There’s pretty much only one thing that any self confessed car fanatic thinks of when the first snow of the year arrives, and that thing is RWD. To those that keep a rear wheel drive machine in their life, the snow is the perfect invitation to get out and have a little fun. That’s where Matt Carter comes in with his beautifully subtle Mazda MX5 NB.
The Miata is the perfect candidate for a winter’s blast through the hills, being relatively inexpensive (pre scene-tax) and packing a huge amount of smiles per gallon. The FR layout, twinned with it’s weight and balance make it one of the most raw no-funny-business driving experiences around.
Matt’s is a UK spec with the slightly beefier 1.8 engine, pushing a solid 144 BHP and 160 Nm @ 5000 RPM on the dyno. The Mk 2.5 weighs in at around 1060 Kg, making it a blisteringly playful toy in the right circumstances. It more than makes up for any ‘lack’ of power when there’s twisties involved. What’s special about Matt’s car is that by some kind of miracle, it has barely lost any power from new throughout it’s 17 year life span. Rust issues are non-existent on the car, too, a testament to the owner and his care for the little Japanese roadster.
Having been in and around the car for a good long while, my favourite thing about it definitely has to be the sound. The SOUND. The burble that the Cobalt twin exit system creates on idle is nothing short of a symphony. The rise through the rev range is no different, either. It’s far from obnoxious – just enough to put a childlike grin on anyone’s face when he gets a little more playful with his right foot.
The 15×7 inch Rota Grids are a pretty hefty footprint enlargement over stock, aiding with that oh-so-important grip. The car sits beautifully over them, lowered just enough for the aggressive styling to show through without making it a complete pain to use each day. On top of this, that front lip rounds the front end off like a dream.
Everyone knows that an older car that’s abused day in day out is likely to suffer those all too common age related marks. Notably the paintwork, however this car is an exception. Just look at that shine. Driving in the snow does no favours here in the UK with the sheer amount of salt and grit added to the roads. Even still, she’s sitting pretty and gleaming in the sunshine mid way through the day.
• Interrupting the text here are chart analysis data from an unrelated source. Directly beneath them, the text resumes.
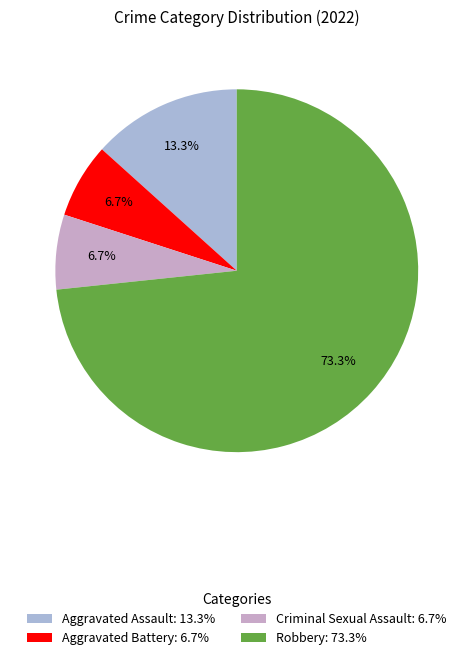

Is Aggravated Assault the majority of the pie?

No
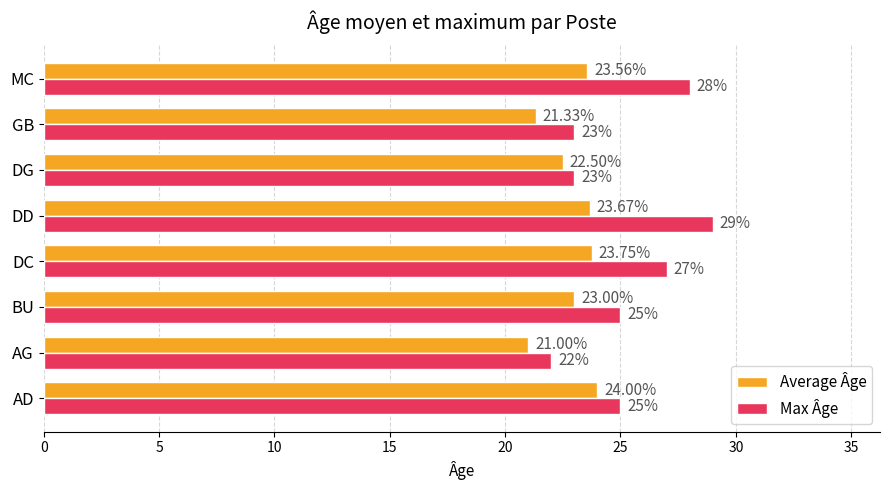

Is the value of Max Âge at BU greater than the value of Average Âge at BU?

Yes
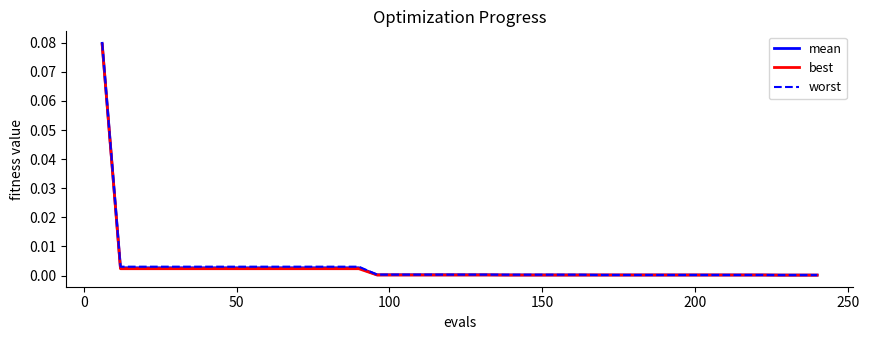

At how many categories does at least one series exceed 0?

40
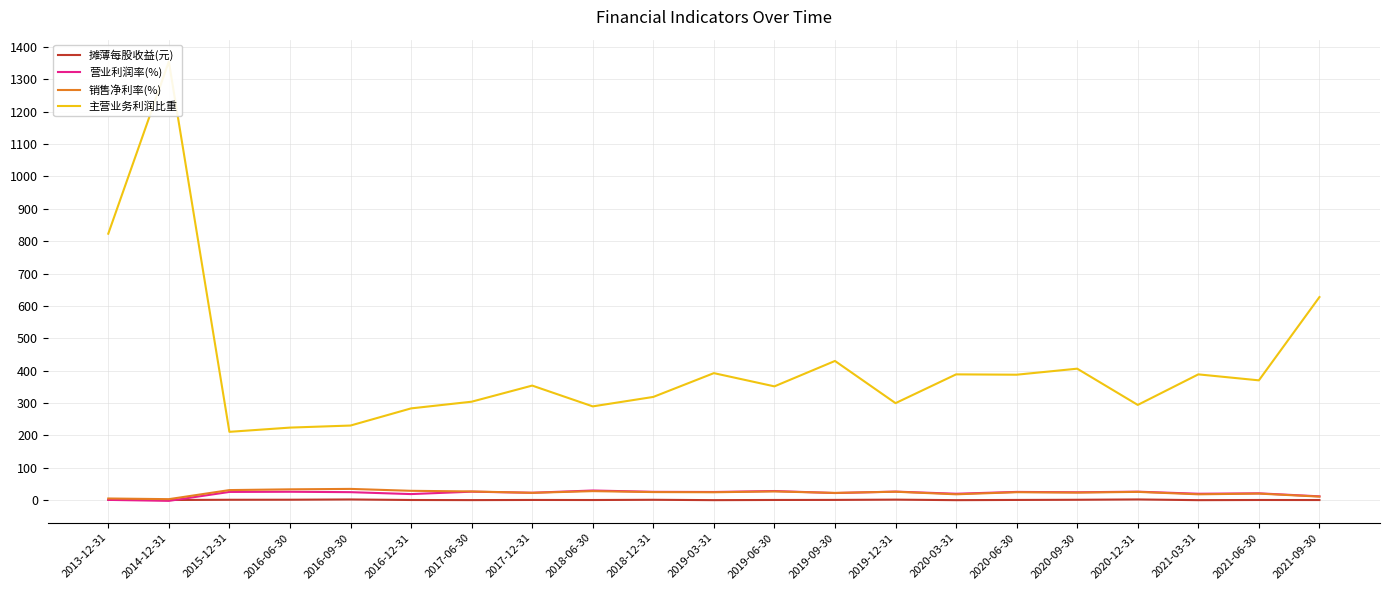

True or false: 主营业务利润比重 has more than 0 points higher than both neighbors.

True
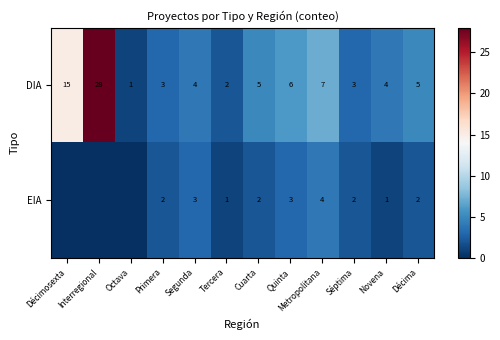

The value of EIA at Décima is 2. True or false?

True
After getting stuck in a very icy and precariously off-cambered car park whilst an amused couple on a dog walk pointed and giggled, it was time for a jaunt through the hills and on to find us a nice quiet patch of snow.
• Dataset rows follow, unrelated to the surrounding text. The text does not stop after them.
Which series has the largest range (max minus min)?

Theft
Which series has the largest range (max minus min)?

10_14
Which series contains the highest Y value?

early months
It’s roads like this when the car really shines. The rolling hills and tight turns bring the car’s geometry and power into a league of their own, and Matt isn’t afraid to give it a go, upsetting much quicker (and might I add, expensive) cars rather often.
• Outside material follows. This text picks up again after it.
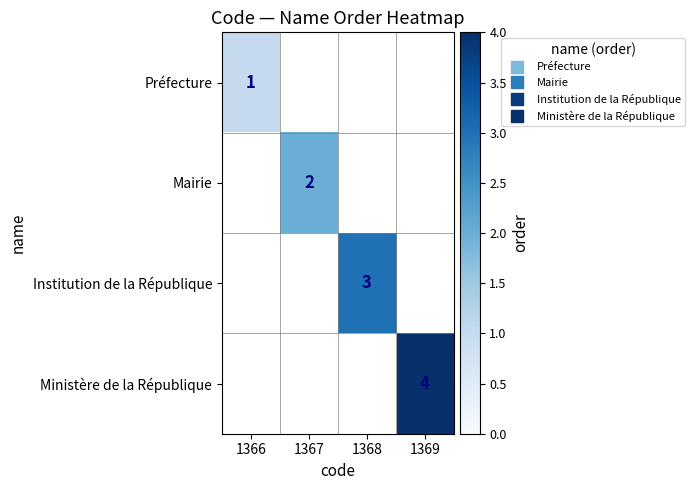

How many categories are shown in the chart?

4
A short while later we come across the real reason to come out for a play. I’d sent Matt a text late the night before as the snow started, asking him to keep the following day free and to roll out of bed as early as he could. These UK winter days are surprisingly short, we had to make the most of what we had.
Golden hour hit early afternoon and the car was still relatively dirt free, so we found a pretty corner and sat back (with a cold, damp backside) to watch the sunlight pour through the trees. The car just oozes driver appeal. Of course it does, it’s the little brother to the FD RX7.
It would be rude not to, wouldn’t it?
A quick word with the guys running the Mill that this empty car park belongs to, and we were given the go ahead to have a bit of fun. There is nothing more ideally suited to the thin layer of snow we were given than a Miata, by anyone’s words. I don’t think I’ll ever forget the smile on Matt’s face when the rear kicked out on him so willingly.
An important thing with project cars, or any car kept as a toy, is that it must be enjoyed. It has to be usable to a point where it can be thrashed every now and again. After all, what’s the point in owning it if you can’t throw it around when the opportunity arises? That’s not to say the car is a throwaway, however. The way Matt looks after the car is enough to inspire anyone. You become one with your machine in that kind of situation, he’s no different.
They have fun together, whether it’s new parts or a spirited drive here and there. It’s not a show car, it’s not meant to sit in a multi-storey at a soulless car meet. It’s meant to be enjoyed, something that is carried out almost every single day.
It’s definitely not a supercar brawler, but it’s a complete package. It’s balanced. Keep an eye on this one though, Matt assures me there’s big plans in store for him and his beloved Miata yet.